Monday, 23 September 2019

Gustatory impressions from an amazing journey to the Arctic and back! 

This is a Caesar. A spicy version of the Bloody Mary invented in Vancouver. Vodka, 'clamato' juice (clam ‘nectar’ and tomato), squeeze of lime juice, Tabasco, Worchestershire sauce, celery salt. 

The Chook has been having a holiday from cooking, but I have been on the lookout for tasty morsels as we've traveled.  We tend to travel as economically as possible, ie., not going to fancy restaurants, in fact rarely going to restaurants at all, choosing instead to self-cater. Oh boy does that have limitations! But we did embark on some tasty walking tours. In Chicago, we took a fascinating architecture, history and food tour with Chicago Detours, a women-owned tour company for the curious - that's me!  We strolled for a delightful few hours. From Fanny May's handcrafted candies to the Intercontinental Hotel commissioned by the Shriners Organization in the 1920s to house the  exclusive Medinah Athletic Club and now among other things home to Michael Jordan's Steak House. From super glitz to the Billy Goat tavern, the hang out of Chicago’s newspaper men, and to 437 Rush, the first Black and Tan club, a favourite hang out of Al Capone during the prohibition era and where the word ‘jazz’ was first recorded. More architecture and food awaited us in New York where we wandered the Financial District tasting street food from a selection of New York’s street carts (with Turnstile Tours) as well as taking a whirl wind architecture, history and food tour of the Flatiron district taking in among other delicious stops, Eataly - a huge Italian food emporium, the 90 year old Eisenberg’s deli and Beecher’s handmade cheese factory right on Broadway (Like a Local tours).

This is a great greasy spoon in Chicago with lots of history and colour.

The seafood section in Eataly a vibrant Italian market place with just about everything you might want food wise - eating, buying and cooking classes 

We were fed well on the trains across USA and Canada, the latter being more interesting and varied each day. I indulged my taste buds with juicy veal in a black current-balsamic reduction (somewhat like my Christmas Gastrique - 14 December 2017), melt-in-your-mouth rack of lamb and seared cod - and a Bison burger! The French influence was very evident - except for the latter perhaps!  Meals on board the Polar Pioneer, our expedition ship, while not silver service, were imaginative and plentiful – fillet mignon, veal pillard, prime ribs, rack of lamb, salmon, red fish and cod. This menu with amuse you - it’s a traditional Aurora next to last night menu:
Roast Musk Ox served with sautéed Narhwal Muktuk (a traditional Inuit meal of whale skin and blubber) with a Barnacle Geese garnish. Finished off with Arctic Hare sorbet.  
We actually had a delicious BBQ out of the back deck that night served with mulled wine completely perfect with icebergs floating passed.

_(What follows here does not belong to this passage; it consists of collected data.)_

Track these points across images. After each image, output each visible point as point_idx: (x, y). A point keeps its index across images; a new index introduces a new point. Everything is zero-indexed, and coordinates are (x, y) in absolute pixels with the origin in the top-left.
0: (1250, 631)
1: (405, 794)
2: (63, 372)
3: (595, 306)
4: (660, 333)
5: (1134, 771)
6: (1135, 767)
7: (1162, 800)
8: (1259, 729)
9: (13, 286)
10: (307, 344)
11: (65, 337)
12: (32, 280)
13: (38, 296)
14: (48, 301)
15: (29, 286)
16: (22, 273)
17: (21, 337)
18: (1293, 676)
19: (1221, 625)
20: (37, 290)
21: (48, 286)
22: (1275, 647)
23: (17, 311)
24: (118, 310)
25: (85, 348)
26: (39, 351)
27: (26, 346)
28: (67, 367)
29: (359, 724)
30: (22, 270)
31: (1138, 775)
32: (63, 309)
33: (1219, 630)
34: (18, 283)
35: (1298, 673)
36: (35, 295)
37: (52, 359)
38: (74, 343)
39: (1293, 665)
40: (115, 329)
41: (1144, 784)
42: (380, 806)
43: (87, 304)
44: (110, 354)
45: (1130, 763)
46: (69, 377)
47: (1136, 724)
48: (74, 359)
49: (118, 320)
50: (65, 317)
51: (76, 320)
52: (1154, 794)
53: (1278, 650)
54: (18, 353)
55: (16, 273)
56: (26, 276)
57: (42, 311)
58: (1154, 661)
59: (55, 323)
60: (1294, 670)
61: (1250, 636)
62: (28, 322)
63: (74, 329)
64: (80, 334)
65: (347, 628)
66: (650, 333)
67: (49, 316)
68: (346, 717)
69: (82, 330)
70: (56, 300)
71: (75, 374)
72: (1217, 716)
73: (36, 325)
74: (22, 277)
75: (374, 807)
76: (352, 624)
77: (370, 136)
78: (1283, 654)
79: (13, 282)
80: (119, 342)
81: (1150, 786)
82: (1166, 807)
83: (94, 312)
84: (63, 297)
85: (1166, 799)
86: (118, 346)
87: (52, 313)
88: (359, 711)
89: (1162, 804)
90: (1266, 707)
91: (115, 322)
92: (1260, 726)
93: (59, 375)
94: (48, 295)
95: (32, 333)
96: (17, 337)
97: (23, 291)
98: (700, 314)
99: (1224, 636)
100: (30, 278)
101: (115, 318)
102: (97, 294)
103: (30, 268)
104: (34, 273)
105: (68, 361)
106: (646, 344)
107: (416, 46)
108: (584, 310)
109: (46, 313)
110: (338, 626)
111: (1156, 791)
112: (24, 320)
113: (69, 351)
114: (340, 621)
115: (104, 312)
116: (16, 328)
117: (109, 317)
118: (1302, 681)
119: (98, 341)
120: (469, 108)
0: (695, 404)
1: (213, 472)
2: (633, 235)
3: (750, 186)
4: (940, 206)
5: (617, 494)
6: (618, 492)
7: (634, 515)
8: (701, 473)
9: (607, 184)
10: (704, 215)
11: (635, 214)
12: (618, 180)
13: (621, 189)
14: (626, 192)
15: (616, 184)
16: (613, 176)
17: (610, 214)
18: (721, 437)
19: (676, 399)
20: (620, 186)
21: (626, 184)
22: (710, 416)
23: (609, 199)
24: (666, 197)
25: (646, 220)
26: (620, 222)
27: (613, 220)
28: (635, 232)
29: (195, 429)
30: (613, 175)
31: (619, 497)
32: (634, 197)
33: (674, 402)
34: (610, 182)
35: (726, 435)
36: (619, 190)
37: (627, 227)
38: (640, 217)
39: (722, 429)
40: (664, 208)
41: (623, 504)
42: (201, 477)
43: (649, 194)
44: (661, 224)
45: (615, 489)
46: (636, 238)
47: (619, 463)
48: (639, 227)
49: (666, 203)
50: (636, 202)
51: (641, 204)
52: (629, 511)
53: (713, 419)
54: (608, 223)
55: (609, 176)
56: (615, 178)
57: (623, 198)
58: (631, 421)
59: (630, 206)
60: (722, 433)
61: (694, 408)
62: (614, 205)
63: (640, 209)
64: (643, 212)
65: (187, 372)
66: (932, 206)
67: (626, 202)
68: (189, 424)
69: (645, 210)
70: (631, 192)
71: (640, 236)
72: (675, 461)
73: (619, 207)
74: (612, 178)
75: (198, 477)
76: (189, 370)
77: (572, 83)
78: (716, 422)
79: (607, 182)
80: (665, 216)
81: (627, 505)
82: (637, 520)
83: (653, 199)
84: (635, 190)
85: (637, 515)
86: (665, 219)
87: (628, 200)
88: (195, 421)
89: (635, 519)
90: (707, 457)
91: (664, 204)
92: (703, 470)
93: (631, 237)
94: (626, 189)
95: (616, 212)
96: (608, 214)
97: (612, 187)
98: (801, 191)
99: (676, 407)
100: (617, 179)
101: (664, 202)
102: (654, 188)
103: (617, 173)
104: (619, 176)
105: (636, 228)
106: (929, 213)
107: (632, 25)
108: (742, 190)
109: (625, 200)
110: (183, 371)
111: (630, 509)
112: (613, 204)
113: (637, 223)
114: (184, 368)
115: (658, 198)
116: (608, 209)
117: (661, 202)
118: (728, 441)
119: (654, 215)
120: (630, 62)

G and T with a small chunk of iceberg. 

But we did indeed try Musk Ox in Ittoqqortoormiit, a tiny Inuit village at the mouth of Scoresby Sound, East Greenland, population ~300. Quite delicious. Tasted like a cross between like veal and goat (makes sense it is a member of the goat family!)

This lovely little man was offering us morsels of cooked Musk Ox

In Iceland, we lunched at a world-class restaurant on the Snaefellsnes Peninsula, the Sker, where we ate cod fresh out of the Greenland Sea with Hollandaise sauce and a delicious warm salad.


In Newfoundland, we just had to try a traditional meal - Fish and Brewis. This is made from salt cod and hardtack soaked overnight then boiled and served with scrunchions (salted pork fat which has been cut into small pieces and fried). Think of those arteries! And we tried another traditional Newfoundland dish in Port aux Basque – fried Cods’ Tongues (actually not a tongue but a small muscle extracted from the back of the fish's neck). Interesting and tasty.  Cod is an east Canada fish, that and Haddock, we ordered it wherever we saw them on the menu. Other local dishes we enjoyed were deep fried Brussel sprouts and crab cakes; we enjoyed both in Toronto. 

We’ve come home to a very depleted larder albeit with a few tubs of yummy soups in the freezer, so we lashed out and bought a whole Red Emperor fish at the markets. It was way too big for one meal so I sawed it in half and we enjoyed the tail end last night baked with lemon, pepper and oil; I used some fresh lemon but also some preserved lemon prepared by our son and daughter-in-law.  Delish and delicate!

Sprinkled with EVOO and Svaneti salt (brought back from Georgia in the Caucasus), and popped into the oven. Yum!